To my standard reference 3 (list of populations), I added the Yunusbayev et al Caucasus samples which include the following:
- 20 abhkasians
- 16 armenians
- 19 balkars
- 13 bulgarians
- 20 chechens
- 14 kumyks
- 6 kurds
- 15 mordovians
- 16 nogais
- 15 north-ossetians
- 15 tajiks
- 15 turkmens
- 20 ukranians
These 204 samples increased the total to 4,090.
Then I applied a stricter IBD relationship cutoff than I have before. Previously my focus was on removing relatives, but now I wanted to remove samples that seemed highly inbred or belonged to highly bottle-necked small groups so they would not create their own clusters in Admixture. This process removed the following 164 samples:
- maasai 30
- papuan 15
- karitiana 12
- pima 12
- onge 8
- surui 7
- luhya 6
- melanesian 6
- colombian 5
- hadza 5
- koryaks 5
- sandawe 5
- san 4
- turkmens 4
- african-americans 3
- east-greenlanders 3
- great-andamanese 3
- nganassans 3
- chenchu 2
- evenkis 2
- han-chinese-south 2
- maya 2
- mbutipygmy 2
- mexicans 2
- utahn-whites 2
- aus 1
- bantukenya 1
- british 1
- chinese-americans 1
- gujaratis-b 1
- iranians 1
- naxi 1
- north-kannadi 1
- samaritians 1
- she 1
- tuvinians 1
- yemenese 1
- yoruba 1
- yukaghirs 1
Finally, I added the 165 founders from the Harappa Project participants (up to HRP0180).
The crossvalidation error for the admixture results with K (number of ancestral components) from 2 to 20 is plotted here.
The lowest crossvalidation errors are for K=17 and K=12.
The admixture results are in a spreadsheet.
In addition to K=17 and K=12, take a look at the results for K=15.
PS. I should point out that the names for the ancestral components are just useful mnemonics based on the current distribution of that component. Also, a component with the same name at one value of K is different from a similarly named component at another K.

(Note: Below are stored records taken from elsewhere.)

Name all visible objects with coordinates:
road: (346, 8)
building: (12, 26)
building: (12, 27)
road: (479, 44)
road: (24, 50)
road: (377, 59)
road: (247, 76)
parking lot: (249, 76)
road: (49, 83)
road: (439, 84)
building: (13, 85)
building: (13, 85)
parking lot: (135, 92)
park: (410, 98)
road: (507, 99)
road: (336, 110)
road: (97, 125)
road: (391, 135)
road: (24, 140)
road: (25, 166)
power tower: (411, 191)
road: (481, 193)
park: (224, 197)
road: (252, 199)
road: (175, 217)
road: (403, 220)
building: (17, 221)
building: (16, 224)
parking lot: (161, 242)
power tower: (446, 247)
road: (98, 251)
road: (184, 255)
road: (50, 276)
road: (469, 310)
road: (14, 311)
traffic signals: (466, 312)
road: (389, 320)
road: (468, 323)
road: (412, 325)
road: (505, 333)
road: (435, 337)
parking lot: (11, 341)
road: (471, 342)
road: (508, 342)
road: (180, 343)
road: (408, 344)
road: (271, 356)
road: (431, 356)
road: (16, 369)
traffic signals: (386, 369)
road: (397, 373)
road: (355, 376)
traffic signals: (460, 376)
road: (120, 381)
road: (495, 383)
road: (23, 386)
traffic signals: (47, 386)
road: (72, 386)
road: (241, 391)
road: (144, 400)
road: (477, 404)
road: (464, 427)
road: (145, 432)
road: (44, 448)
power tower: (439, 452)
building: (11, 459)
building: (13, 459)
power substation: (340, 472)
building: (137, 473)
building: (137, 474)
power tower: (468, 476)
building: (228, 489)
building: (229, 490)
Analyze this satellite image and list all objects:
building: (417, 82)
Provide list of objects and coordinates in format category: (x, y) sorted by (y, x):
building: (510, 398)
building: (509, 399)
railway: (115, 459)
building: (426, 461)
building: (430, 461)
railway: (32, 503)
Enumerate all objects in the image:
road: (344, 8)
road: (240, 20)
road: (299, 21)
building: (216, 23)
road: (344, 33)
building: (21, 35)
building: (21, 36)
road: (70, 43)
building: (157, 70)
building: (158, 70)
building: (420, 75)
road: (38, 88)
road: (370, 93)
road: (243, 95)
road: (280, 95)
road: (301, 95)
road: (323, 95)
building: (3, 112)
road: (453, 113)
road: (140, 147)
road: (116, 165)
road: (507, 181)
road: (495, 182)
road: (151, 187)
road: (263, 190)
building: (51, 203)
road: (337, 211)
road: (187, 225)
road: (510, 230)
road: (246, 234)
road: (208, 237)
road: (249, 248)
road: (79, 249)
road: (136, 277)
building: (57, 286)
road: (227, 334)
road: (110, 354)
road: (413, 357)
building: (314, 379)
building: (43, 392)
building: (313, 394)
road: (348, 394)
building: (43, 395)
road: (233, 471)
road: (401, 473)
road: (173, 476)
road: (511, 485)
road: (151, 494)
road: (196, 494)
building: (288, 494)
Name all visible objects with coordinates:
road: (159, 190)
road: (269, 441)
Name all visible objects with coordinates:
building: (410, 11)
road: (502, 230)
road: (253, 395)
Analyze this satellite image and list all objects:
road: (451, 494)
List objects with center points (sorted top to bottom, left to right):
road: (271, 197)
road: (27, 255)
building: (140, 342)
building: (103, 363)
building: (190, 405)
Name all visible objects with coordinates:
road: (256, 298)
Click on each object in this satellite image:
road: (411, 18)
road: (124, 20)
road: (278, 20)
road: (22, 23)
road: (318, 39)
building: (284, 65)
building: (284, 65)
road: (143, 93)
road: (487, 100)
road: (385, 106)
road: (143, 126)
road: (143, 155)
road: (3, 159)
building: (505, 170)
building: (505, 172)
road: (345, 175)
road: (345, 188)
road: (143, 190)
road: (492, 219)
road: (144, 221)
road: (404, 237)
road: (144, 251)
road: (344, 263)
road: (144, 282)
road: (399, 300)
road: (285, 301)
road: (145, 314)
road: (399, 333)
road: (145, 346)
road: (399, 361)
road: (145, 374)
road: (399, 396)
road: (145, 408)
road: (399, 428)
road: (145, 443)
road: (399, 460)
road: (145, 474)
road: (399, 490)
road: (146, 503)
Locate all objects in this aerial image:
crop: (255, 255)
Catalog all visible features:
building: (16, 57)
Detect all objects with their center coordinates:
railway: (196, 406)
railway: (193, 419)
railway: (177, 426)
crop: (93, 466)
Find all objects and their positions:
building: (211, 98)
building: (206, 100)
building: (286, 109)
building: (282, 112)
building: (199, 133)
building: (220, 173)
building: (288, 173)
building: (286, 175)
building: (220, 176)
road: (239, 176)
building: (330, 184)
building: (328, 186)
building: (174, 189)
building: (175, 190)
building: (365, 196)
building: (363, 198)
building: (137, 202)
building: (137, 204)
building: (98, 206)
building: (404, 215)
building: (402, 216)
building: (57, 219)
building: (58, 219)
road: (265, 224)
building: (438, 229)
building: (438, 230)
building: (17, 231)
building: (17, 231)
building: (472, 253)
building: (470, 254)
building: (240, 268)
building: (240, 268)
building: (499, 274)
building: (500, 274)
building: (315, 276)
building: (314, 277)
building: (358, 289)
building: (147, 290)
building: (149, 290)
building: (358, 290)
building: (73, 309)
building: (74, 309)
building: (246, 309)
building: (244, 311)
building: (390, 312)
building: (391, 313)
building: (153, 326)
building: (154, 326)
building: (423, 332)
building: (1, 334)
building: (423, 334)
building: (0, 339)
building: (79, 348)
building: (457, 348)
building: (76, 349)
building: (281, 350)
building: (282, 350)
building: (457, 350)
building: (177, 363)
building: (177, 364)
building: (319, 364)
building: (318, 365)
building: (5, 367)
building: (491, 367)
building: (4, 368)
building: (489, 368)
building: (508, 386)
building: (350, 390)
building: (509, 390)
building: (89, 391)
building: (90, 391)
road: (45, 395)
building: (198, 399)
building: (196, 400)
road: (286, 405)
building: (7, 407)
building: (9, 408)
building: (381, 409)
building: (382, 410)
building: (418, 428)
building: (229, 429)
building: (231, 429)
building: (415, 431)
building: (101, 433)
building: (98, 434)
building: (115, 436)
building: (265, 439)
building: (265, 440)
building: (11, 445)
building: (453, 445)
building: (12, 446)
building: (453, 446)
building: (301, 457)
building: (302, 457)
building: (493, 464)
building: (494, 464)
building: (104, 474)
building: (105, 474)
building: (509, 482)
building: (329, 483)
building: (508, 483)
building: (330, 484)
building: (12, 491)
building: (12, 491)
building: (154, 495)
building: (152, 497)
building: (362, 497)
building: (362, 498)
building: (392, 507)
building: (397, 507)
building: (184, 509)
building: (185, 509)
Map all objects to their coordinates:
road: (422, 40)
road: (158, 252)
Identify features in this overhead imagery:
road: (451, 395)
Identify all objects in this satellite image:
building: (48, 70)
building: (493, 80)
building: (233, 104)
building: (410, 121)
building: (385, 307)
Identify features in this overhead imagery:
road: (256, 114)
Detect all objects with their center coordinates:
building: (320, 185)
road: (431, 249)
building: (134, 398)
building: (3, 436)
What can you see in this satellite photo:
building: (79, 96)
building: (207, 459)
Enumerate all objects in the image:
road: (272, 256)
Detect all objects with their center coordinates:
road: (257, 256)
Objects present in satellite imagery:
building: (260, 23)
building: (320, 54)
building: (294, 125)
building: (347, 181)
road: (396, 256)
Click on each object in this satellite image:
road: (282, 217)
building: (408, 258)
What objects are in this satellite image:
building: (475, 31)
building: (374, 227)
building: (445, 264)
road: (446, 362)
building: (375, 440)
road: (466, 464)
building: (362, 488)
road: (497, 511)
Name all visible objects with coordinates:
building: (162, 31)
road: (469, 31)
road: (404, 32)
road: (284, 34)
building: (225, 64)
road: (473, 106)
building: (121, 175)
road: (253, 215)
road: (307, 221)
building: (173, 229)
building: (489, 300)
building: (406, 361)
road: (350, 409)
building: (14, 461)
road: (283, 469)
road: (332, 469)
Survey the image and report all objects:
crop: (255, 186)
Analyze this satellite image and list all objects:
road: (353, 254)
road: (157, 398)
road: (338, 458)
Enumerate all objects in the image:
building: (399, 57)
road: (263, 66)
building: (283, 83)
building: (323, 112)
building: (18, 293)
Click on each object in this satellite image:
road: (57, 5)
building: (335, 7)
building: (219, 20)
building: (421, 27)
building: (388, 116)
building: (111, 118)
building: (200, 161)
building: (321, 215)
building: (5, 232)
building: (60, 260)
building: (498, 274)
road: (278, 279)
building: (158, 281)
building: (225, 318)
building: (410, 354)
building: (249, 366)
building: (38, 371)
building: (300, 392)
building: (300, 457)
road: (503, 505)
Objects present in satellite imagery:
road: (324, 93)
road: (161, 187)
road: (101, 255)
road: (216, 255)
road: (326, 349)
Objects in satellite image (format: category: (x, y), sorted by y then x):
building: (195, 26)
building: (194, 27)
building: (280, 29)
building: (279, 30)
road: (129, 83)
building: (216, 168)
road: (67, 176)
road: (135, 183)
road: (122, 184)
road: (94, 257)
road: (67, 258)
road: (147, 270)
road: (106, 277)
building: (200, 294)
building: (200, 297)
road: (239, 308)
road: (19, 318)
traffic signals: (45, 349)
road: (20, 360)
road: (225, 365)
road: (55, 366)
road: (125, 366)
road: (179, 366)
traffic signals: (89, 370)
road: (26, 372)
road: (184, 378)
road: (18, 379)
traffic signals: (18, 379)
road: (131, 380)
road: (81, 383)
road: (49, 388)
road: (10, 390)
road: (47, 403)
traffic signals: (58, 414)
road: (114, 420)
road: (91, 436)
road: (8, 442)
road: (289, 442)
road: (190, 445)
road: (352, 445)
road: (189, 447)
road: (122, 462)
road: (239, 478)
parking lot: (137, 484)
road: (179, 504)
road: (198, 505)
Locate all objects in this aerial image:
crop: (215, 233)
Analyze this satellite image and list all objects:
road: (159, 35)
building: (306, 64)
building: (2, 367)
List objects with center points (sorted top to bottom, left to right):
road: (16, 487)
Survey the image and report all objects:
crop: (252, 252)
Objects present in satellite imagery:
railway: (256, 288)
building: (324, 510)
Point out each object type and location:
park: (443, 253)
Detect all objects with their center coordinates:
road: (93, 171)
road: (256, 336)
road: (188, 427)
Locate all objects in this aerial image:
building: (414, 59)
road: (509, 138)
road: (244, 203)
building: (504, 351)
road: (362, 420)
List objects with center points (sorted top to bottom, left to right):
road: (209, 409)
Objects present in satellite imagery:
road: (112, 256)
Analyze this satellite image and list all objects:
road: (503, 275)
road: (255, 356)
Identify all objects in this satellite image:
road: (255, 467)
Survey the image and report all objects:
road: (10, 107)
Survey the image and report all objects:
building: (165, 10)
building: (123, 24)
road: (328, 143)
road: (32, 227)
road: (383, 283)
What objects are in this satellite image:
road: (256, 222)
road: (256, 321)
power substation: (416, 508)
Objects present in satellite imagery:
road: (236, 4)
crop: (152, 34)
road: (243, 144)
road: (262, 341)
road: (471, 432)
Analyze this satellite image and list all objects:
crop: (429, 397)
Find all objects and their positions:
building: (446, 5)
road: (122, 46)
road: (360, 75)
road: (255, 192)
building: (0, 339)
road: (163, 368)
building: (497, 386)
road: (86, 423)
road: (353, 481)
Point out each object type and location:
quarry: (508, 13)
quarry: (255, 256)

Where are the punjabis represented in the reference list? I see kashmiri pandits, sindhis, Iranians and pathans. I see singapore Indians, what about Indians in general?
The only autosomal DNA study wherein they've used a Punjabi reference sample is in Toward a more uniform sampling of human genetic diversity: a survey of worldwide populations by high-density genotyping - Jinchuan Xing et al. They used 25 Punjabi Arains from Pakistan in the study. Zack doesn't use the Xing et al populations in most of his admixture runs because they have a poor and limited SNP overlap with 23andMe data if I remember correctly.
Zack said;
"Finally, I added the 165 founders from the Harappa Project participants (up to HRP0180)."
In light of this, will you be posting individual admixture proportions at all these K's sometime? While I'm assuming this run is only experimental, that'd still be cool.
Yes, I'll post the participant results in a few days.
Nicely Zack done thanks! Also what interpretation does one give to the "South European" component after K = 11. It kind of looks like South West Asian and European mix.
It's the Sardinian-centered component other genome bloggers have also found. While Sardinians are a fairly isolated population, this component seems to be present in a fairly wide range especially near the Mediterranean.